The path of the electrons outside the electric field (before entering and after exiting the plates) is a straight line.

• The electron continues through the field with a constant horizontal component of velocity, $v_x$.
• The electron’s vertical component of speed, $v_y$, increases due to the acceleration produced by the upwards force $\mathrm{F}$ exerted on the electron by the electric field.
• The force $\mathrm{F}$ experienced by a charged particle in the electric field is given by:

$$\mathrm{F}=\mathrm{E}\mathrm{q}$$

• From Newton’s Second Law:

$$\begin{array}{rl}\mathrm{F}& =ma\\ a& =\frac{\mathrm{F}}{m}\\ a& =\frac{\mathrm{E}\mathrm{q}}{m}\end{array}$$

• The time, $t$, for a particle to travel the length, $x$, of the plates is given by:

$$t=\frac{\text{distance}}{\text{horizontal velocity}}=\frac{x}{v_x}$$

• Since the acceleration is constant, the equation $s=ut+\frac{1}{2}a{t}^2$ can be used to determine the vertical displacement, $y$.
• Since the initial vertical velocity of the particle is zero, the equation can be rewritten as $s=\frac{1}{2}a{t}^2$:

$$\begin{array}{rl}s& =\frac{1}{2}a{t}^2\\ y& =\frac{1}{2}\times \frac{\mathrm{E}\mathrm{q}}{m}\times {\left(\frac{x}{v_x}\right)}^2\end{array}$$

• The equation $v=u+at$ can be used to determine the vertical velocity, $v_y$, of the particle as it leaves the electric field, since initial vertical velocity is zero, the equation can be rewritten as $v=at$:

$$\begin{array}{rl}v& =at\\ v_y& =\frac{\mathrm{E}\mathrm{q}}{m}\times \frac{x}{v_x}\end{array}$$

Worked Example

9702_s07_qp_2, Question 2

Determine whether the electron will emerge from between the two plates or will hit the top plate.

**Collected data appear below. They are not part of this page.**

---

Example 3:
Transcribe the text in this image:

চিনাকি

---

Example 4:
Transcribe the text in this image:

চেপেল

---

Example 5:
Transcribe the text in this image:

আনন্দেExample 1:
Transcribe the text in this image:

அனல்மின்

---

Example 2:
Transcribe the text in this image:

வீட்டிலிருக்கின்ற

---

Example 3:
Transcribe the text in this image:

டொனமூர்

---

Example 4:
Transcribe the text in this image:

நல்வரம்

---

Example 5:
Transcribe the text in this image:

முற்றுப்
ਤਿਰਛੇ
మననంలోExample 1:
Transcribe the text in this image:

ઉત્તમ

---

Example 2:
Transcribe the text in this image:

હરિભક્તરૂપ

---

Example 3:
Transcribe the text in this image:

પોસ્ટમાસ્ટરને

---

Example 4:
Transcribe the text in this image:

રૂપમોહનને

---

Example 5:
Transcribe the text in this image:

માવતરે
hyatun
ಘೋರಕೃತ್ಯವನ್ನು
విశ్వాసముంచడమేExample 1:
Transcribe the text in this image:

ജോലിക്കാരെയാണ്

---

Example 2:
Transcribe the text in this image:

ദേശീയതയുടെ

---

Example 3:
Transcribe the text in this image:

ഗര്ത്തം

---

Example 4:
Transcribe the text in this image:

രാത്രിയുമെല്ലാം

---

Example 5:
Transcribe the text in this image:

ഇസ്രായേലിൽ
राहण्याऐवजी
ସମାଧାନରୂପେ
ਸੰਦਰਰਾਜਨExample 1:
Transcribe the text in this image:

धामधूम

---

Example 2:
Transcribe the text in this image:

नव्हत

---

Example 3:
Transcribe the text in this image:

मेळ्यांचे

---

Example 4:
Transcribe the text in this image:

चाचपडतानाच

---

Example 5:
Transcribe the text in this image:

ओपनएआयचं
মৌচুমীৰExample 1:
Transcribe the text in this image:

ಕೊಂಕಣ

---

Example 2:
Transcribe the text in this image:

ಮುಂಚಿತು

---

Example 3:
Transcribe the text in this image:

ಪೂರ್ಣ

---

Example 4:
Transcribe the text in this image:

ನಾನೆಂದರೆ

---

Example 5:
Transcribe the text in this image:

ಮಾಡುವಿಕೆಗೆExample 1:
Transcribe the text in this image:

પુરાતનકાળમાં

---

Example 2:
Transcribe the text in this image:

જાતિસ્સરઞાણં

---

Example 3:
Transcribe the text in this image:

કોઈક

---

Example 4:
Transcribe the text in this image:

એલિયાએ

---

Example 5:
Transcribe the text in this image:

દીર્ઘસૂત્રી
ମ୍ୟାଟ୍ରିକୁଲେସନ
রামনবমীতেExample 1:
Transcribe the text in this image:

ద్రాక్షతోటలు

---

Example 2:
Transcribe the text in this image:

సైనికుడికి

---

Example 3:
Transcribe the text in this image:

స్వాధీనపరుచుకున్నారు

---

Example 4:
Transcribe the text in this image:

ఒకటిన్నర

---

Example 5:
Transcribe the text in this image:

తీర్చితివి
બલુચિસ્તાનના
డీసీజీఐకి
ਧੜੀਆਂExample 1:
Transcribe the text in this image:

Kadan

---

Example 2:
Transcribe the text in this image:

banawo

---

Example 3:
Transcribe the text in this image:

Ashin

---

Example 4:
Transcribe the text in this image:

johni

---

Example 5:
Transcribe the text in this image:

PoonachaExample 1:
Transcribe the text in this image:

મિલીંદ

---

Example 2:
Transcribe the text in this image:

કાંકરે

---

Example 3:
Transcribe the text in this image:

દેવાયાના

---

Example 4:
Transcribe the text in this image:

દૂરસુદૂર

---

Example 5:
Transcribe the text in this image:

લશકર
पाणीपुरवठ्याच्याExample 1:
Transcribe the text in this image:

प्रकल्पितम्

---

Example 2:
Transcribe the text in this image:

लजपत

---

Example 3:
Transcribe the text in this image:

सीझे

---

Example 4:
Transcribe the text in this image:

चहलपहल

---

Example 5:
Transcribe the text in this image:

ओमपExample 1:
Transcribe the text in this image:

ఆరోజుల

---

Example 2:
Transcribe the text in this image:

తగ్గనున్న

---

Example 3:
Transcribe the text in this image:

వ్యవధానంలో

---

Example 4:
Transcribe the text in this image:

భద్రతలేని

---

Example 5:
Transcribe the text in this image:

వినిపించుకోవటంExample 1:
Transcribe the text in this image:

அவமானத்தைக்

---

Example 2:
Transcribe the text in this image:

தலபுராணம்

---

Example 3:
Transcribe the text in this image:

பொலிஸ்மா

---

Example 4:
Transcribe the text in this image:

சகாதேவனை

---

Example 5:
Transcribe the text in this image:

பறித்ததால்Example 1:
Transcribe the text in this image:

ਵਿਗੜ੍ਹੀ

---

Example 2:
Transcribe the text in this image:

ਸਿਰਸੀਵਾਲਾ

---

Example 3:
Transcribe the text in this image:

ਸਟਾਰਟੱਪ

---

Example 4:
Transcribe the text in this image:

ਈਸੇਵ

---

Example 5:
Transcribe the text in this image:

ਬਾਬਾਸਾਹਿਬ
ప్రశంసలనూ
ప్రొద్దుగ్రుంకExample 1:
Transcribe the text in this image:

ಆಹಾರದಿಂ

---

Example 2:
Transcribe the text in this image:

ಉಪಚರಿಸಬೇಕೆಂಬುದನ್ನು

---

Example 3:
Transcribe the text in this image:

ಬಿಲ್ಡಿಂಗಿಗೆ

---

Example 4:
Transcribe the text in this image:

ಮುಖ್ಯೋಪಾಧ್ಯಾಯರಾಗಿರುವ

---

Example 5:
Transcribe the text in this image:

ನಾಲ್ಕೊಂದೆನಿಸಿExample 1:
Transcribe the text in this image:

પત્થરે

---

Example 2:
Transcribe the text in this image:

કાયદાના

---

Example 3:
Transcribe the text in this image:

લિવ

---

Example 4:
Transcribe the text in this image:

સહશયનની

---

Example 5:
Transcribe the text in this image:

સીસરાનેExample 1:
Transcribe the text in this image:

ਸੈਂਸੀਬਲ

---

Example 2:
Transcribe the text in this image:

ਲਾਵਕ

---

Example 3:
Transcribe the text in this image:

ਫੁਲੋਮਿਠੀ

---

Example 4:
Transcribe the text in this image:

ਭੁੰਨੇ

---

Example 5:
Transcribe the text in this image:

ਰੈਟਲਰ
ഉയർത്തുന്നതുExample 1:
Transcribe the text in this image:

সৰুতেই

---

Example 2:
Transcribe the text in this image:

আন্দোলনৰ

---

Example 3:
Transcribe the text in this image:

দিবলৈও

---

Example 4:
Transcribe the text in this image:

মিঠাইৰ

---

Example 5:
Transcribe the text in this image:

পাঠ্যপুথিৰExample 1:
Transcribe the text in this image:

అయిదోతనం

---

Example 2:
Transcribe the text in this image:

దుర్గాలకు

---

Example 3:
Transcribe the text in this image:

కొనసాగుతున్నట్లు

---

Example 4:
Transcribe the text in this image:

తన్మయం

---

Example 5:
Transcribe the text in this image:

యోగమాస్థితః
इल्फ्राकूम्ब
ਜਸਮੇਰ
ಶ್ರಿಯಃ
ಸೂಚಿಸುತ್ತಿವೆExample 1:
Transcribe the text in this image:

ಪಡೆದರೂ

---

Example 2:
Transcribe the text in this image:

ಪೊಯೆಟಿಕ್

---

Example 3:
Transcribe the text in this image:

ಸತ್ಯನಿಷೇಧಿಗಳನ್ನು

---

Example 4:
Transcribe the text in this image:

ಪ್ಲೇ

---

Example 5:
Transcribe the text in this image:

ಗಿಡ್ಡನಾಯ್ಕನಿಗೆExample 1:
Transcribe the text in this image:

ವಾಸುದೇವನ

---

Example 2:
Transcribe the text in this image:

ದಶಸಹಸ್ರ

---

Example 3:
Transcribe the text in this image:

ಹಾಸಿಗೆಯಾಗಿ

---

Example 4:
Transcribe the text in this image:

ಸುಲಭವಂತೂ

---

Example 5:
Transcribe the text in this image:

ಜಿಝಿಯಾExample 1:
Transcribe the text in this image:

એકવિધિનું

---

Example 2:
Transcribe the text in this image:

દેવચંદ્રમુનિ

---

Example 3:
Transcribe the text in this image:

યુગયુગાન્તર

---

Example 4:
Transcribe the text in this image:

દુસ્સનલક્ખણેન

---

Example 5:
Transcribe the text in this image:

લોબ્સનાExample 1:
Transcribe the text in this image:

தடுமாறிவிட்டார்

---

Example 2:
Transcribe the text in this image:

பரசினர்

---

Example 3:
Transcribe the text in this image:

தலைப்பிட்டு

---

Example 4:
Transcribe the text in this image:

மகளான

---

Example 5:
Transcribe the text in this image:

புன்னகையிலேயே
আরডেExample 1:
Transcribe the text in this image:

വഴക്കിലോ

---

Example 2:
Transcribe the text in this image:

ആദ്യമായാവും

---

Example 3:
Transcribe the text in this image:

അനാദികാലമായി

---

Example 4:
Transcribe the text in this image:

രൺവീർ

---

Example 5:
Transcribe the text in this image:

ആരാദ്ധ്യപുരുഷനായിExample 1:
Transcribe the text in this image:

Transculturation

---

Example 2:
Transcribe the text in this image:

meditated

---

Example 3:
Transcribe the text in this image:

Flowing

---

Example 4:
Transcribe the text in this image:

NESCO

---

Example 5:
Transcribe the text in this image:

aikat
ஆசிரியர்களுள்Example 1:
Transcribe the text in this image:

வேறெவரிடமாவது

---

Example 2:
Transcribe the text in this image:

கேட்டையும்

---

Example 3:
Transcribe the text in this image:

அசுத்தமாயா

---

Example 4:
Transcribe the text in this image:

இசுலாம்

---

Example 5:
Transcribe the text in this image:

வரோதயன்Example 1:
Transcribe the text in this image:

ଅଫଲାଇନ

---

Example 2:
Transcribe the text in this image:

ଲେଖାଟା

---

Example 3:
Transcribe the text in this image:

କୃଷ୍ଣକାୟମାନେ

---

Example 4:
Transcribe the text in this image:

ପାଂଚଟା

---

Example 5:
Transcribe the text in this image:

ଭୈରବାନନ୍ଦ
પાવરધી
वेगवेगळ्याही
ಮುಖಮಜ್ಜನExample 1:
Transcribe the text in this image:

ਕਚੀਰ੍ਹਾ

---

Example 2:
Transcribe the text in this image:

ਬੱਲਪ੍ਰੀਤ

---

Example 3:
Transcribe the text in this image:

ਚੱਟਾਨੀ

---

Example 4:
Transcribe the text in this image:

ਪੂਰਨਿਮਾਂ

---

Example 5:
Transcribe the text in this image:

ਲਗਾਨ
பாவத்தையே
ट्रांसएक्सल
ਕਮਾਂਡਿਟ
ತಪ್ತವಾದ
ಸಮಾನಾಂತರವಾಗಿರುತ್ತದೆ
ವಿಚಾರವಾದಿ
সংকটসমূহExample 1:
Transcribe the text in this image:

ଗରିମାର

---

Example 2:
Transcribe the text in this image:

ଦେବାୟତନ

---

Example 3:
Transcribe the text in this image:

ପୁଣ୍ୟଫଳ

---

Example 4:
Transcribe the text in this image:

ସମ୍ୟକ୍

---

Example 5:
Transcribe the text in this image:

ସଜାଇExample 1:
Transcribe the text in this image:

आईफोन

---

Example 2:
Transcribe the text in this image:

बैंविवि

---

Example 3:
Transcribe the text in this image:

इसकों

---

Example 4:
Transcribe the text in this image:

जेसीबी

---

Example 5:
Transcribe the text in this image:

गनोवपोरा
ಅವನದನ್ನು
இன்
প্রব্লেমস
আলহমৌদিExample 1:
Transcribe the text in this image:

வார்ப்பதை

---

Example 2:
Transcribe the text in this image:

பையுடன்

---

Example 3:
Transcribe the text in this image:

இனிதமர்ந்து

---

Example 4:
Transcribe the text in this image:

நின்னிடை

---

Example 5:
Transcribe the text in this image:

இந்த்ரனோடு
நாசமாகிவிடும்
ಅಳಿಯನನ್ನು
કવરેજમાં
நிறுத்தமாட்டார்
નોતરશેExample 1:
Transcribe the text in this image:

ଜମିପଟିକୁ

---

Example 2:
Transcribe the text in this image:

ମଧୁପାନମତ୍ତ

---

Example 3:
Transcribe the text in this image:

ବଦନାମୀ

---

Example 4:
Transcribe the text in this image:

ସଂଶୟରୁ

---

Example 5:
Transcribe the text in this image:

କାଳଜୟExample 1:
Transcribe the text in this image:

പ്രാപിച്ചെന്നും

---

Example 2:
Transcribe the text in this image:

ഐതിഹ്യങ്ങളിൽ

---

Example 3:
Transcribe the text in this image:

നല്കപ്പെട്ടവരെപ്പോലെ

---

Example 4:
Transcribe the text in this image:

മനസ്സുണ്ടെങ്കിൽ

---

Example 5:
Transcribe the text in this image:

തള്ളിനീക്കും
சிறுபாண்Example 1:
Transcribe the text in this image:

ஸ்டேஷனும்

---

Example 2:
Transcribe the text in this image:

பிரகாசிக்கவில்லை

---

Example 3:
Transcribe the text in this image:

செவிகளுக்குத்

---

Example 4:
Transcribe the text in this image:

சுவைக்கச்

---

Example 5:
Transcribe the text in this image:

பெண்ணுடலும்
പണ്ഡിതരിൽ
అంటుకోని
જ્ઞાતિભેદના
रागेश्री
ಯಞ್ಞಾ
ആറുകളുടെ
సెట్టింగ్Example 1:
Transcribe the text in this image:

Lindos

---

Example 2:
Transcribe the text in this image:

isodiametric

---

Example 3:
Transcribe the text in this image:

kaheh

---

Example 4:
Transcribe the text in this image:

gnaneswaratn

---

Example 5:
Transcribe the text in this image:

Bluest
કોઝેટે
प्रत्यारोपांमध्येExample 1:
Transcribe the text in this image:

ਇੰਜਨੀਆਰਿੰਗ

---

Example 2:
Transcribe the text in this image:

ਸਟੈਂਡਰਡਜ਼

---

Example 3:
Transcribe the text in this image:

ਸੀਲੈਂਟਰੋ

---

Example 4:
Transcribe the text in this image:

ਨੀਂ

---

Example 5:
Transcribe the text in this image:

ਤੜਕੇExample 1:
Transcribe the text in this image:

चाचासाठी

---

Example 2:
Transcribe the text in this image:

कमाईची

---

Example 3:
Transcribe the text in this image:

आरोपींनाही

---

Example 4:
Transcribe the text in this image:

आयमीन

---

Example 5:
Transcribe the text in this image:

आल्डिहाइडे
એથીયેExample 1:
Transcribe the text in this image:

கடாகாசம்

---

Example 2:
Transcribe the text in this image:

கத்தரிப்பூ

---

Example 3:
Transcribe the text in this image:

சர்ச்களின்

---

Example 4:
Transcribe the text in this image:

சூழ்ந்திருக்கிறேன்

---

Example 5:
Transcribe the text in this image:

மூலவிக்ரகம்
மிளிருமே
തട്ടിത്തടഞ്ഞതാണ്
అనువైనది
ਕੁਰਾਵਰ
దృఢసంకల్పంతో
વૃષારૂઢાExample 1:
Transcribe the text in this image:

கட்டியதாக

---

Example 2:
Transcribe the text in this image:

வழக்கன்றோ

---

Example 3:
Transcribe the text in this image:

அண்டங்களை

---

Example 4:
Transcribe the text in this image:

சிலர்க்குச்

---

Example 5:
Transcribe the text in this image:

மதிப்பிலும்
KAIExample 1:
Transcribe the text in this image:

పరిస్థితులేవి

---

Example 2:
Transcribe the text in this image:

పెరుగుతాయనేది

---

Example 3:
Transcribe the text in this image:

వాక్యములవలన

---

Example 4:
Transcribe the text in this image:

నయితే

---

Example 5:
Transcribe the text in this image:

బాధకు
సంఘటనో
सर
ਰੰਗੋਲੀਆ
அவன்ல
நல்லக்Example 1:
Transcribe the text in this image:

Logic: We need to determine the vertical displacement, y, of the electron as it leaves the plates:

• If the vertical displacement is greater than the distance from the centre line to the top plate, the electron hit the top plate.
• If the vertical displacement is smaller than the distance from the centre line to the top plate, the electron emerges from between the plates.

Step 1: Calculate the time, $t$, for the electron to travel the length of the plates $\begin{array}{rl}t& =\frac{\text{length of plate}}{v_x}\\ t& =\frac{0.120}{5.0\times 10^7}\\ & =2.4\times 10^{-9}s\end{array}$ Step 2: Calculate the vertical acceleration $\begin{array}{rl}\mathrm{F}& =ma\\ a& =\frac{\mathrm{F}}{m}\\ \mathrm{F}& =\mathrm{E}\mathrm{q}\\ a& =\frac{\mathrm{E}\mathrm{q}}{m}\\ \mathrm{E}& =\frac{\mathrm{\Delta V}}{\Delta d}\\ a& =\frac{\left(\frac{\mathrm{\Delta V}}{\Delta d}\right)\times e}{m_e}\\ & =\frac{\left(\frac{210}{0.015}\right)\times 1.6\times 10^{\text{-19}}}{9.11\times 10^{-31}}\\ & =2.459\times 10^{15}\mathrm{m}{\mathrm{s}}^{-2}\end{array}$ Step 3: Calculate the vertical displacement $\begin{array}{rl}s& =\frac{1}{2}a{t}^2\\ & =\frac{1}{2}\times 2.459\times 10^{15}\times {\left(2.4\times 10^{-9}\right)}^2\\ & =7.1\times 10^{-3}\mathrm{m}\end{array}$ Step 4: Conclusion Since the vertical displacement of the electron as it leaves the plates ($7.1\times 10^{-3}$) is less than the distance from the centre line to the top plate ($7.5\times 10^{-3}$), $\therefore$ the electron emerges from between the plates.